We have had speakers from and supported:
The Lake Natron Project ( a clinical unit in Tanzania), Marys Meals, The Jubilee Trust, Sand Dams (a Charity building Dams which will fill with silt and sand which will hold water and will provide Water in drought Areas), School in a bag (a Charity providing Haversacks for School children containing all the necessary stationary and other materials to help them for their school work), The Rotary Jaipur Limb Trust, The Children of Sumatra,( a Charity run by the Rotary Club of Billingshurst operating a Clinic for Children with Cleft palates), and many other Charities as needs arise, especially where there have been natural disasters.

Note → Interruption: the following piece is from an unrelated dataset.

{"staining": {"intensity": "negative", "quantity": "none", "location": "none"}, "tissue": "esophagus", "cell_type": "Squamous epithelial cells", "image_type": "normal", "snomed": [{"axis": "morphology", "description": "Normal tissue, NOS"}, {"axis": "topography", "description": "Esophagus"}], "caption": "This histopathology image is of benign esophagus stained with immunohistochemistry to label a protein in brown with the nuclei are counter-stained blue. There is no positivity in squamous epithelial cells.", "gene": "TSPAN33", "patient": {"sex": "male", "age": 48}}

In 2013 and 2016 we have organised a Curry evening to raise a donation to the Rotary Jaipur Limb Trust. This Trust was originally started by a Godalming Rotarian many years ago and is now one of the most successful Rotary projects operating Limb replacement centres in India, Africa and Haiti. These evenings were well supported by of our neighbouring Rotary Clubs and wehave donated over £2,000 to the Trust.

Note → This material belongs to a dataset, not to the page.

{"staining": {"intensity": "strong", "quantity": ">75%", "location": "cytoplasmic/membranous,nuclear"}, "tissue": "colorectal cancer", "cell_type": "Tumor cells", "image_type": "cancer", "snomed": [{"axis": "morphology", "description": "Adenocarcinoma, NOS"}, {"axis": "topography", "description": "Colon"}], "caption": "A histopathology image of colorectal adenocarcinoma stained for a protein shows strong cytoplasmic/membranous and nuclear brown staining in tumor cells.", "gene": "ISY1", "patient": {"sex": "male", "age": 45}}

The Jaipur Limb is an artificial leg developed at the Mahaveer hospital in Jaipur, India. The unique component is the Jaipur foot, a clever combination of wood and various densities of rubber vulcanised into a realistic looking brown foot.
The Jaipur limb is hard-wearing and will last for three or four years, longer if worn with a shoe.
One of the major differences between the Jaipur technology and western technology is the cost - whereas a western limb will cost between £1,000.00 and £2,000.00, a Jaipur limb can be made and fitted for as little as £25.00.